[start Dataset records]
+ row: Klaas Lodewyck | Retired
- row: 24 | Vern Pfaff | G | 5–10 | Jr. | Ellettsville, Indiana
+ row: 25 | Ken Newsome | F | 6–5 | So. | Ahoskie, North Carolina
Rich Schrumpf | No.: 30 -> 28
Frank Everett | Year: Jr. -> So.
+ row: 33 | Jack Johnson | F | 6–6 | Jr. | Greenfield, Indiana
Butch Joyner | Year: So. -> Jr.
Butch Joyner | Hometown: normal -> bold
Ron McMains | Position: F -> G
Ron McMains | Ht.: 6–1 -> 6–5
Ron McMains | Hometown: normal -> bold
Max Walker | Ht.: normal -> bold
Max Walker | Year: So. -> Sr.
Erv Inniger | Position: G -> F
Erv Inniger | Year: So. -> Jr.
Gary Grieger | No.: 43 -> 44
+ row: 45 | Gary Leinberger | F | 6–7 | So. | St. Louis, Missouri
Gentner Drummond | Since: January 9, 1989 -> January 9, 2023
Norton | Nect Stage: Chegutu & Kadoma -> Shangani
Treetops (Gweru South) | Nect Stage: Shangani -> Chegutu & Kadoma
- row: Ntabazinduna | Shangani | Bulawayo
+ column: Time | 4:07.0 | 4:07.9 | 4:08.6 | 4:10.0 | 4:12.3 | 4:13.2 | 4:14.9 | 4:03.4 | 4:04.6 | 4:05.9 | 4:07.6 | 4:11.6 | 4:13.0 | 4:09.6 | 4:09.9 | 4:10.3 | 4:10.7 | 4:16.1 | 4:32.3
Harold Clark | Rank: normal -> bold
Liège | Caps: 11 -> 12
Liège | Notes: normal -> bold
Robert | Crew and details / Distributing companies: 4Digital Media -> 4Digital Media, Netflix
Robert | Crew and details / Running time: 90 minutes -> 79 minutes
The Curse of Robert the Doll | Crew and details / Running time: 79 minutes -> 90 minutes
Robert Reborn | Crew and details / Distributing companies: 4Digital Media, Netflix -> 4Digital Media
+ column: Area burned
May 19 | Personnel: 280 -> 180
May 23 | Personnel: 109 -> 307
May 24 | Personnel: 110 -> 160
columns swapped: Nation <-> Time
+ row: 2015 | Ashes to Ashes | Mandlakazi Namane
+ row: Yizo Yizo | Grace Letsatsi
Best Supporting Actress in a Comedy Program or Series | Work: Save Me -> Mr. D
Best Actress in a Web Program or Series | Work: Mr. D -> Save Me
[end Dataset records]
What this task involves: Please copy every one of the entries above word for word, keeping their order.

Exercise solution:
+ row: Klaas Lodewyck | Retired
- row: 24 | Vern Pfaff | G | 5–10 | Jr. | Ellettsville, Indiana
+ row: 25 | Ken Newsome | F | 6–5 | So. | Ahoskie, North Carolina
Rich Schrumpf | No.: 30 -> 28
Frank Everett | Year: Jr. -> So.
+ row: 33 | Jack Johnson | F | 6–6 | Jr. | Greenfield, Indiana
Butch Joyner | Year: So. -> Jr.
Butch Joyner | Hometown: normal -> bold
Ron McMains | Position: F -> G
Ron McMains | Ht.: 6–1 -> 6–5
Ron McMains | Hometown: normal -> bold
Max Walker | Ht.: normal -> bold
Max Walker | Year: So. -> Sr.
Erv Inniger | Position: G -> F
Erv Inniger | Year: So. -> Jr.
Gary Grieger | No.: 43 -> 44
+ row: 45 | Gary Leinberger | F | 6–7 | So. | St. Louis, Missouri
Gentner Drummond | Since: January 9, 1989 -> January 9, 2023
Norton | Nect Stage: Chegutu & Kadoma -> Shangani
Treetops (Gweru South) | Nect Stage: Shangani -> Chegutu & Kadoma
- row: Ntabazinduna | Shangani | Bulawayo
+ column: Time | 4:07.0 | 4:07.9 | 4:08.6 | 4:10.0 | 4:12.3 | 4:13.2 | 4:14.9 | 4:03.4 | 4:04.6 | 4:05.9 | 4:07.6 | 4:11.6 | 4:13.0 | 4:09.6 | 4:09.9 | 4:10.3 | 4:10.7 | 4:16.1 | 4:32.3
Harold Clark | Rank: normal -> bold
Liège | Caps: 11 -> 12
Liège | Notes: normal -> bold
Robert | Crew and details / Distributing companies: 4Digital Media -> 4Digital Media, Netflix
Robert | Crew and details / Running time: 90 minutes -> 79 minutes
The Curse of Robert the Doll | Crew and details / Running time: 79 minutes -> 90 minutes
Robert Reborn | Crew and details / Distributing companies: 4Digital Media, Netflix -> 4Digital Media
+ column: Area burned
May 19 | Personnel: 280 -> 180
May 23 | Personnel: 109 -> 307
May 24 | Personnel: 110 -> 160
columns swapped: Nation <-> Time
+ row: 2015 | Ashes to Ashes | Mandlakazi Namane
+ row: Yizo Yizo | Grace Letsatsi
Best Supporting Actress in a Comedy Program or Series | Work: Save Me -> Mr. D
Best Actress in a Web Program or Series | Work: Mr. D -> Save Me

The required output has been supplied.